Good schooling, hard work behind Tina Dabi's UPSC success: Shubhra Ranjan
Students like Dabi, who have language skills and communication ability, coupled with persistent hard work, can clear the exam.
Ankur Garg did it in 2012 and Tina Dabi did it in 2016 - both of them cleared the UPSC exam in the first attempt at the age of 22. Garg is now posted as deputy commissioner, south-west. What is so exceptional about students like Dabi and Garg who manage to clear one of the toughest exams in the country in the first attempt?
Firstpost spoke to Shubhra Ranjan whose classes Dabi attended for preparing for the exam to understand what makes someone a topper and how the profile of those aspiring for civil services has changed over the years.
Your student topped the civil service exam this year. Do you see something special in the toppers?
This exam is, I think, the first step to bureaucratisation. The nature of the exam is such that it asks for strict adherence to the system and concentrated effort. Teaching for all these years, I have found that what differentiates a topper from those who fails to clear the exam is focus. I feel they have high levels of motivation, they have been achievers throughout. They have this intrinsic ability to understand and establish linkages and are able to extrapolate the information given. They are very clear about their goal and take exams very professionally. They hardly intend to bring any change, they just subscribe to pattern. Interestingly they are conformists in the sense that they do limited cross questioning.
What is required to clear the UPSC exams?
I think good schooling is a must, and with good language skills and communication ability, coupled with persistent hard work, one can clear the exam. This is something which I found in Tina Dabi.
Why does it happen that sometimes extremely well-read and intelligent persons are unable to clear the exam, when they are seen as potential toppers? What is the cause for failures?
UPSC is not looking for professors. It is looking for managers. Knowledge does not play an important role but the ability to manage the process of exam does. One has to be conscious about the time and the requirement of the exams. While gaining knowledge, one should not lose the sight of the purpose, avoid temptations to know and focus only on gaining marks.
In what way has the profile of those clearing the exams changed over the years?
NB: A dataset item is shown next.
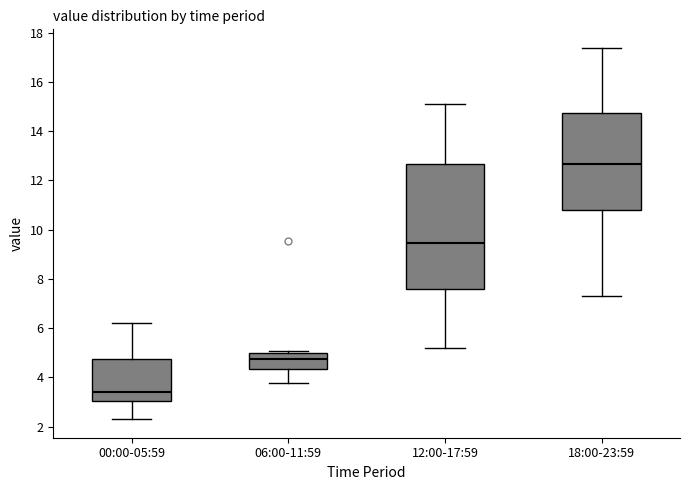

Reading left to right, read every box against the y-axis: the position of its median line, the range the box covers, and the ends of its whiskers. The values are not printed on the chart, so give them approximately, as read against the axis.

00:00-05:59: median 3.4, box 3.0 to 4.8, whiskers 2.4 to 6.2
06:00-11:59: median 4.8, box 4.4 to 5.0, whiskers 3.8 to 5.0 (just above the box's upper edge)
12:00-17:59: median 9.4, box 7.6 to 12.6, whiskers 5.2 to 15.2
18:00-23:59: median 12.6, box 10.8 to 14.8, whiskers 7.4 to 17.4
The exam has become more inclusive now in a way that people from very diverse fields are trying for it. Students with very good professional careers are leaving their jobs and taking up the exam. People from some very reputed foreign universities after completing their education are trying for civil services. There are an increasing number of candidates from commerce and medical backgrounds who are also now joining the services since the introduction of one optional subject.
Do you think that changes introduced after 2012 really made things more difficult for students from regional backgrounds?
Students who have studied in regional languages are at disadvantage because there is not enough availability of standard books, resources and guidance.
There are numerous suggestions of removing optional subjects from the exam. Do you feel that such a move will bring about parity?
From my point of view, the purpose of removing optional is not to bring parity but to make UPSC's job easier in evaluation and ranking. It's important to focus on what civil services require. Creative analytical skills cannot be tested just on the basis of GS papers. It is good to be objective in evaluation but it is not good to overlook those traits which are a must for civil servants. Students from science backgrounds are coming in huge numbers but knowledge of humanities is a must. It is difficult to evaluate persons only on the basis of general studies; we need to look for views and recommendations which favoured two optionals. We need to debate as to what the real harms are if optional is retained and what great benefit removing the optional will bring.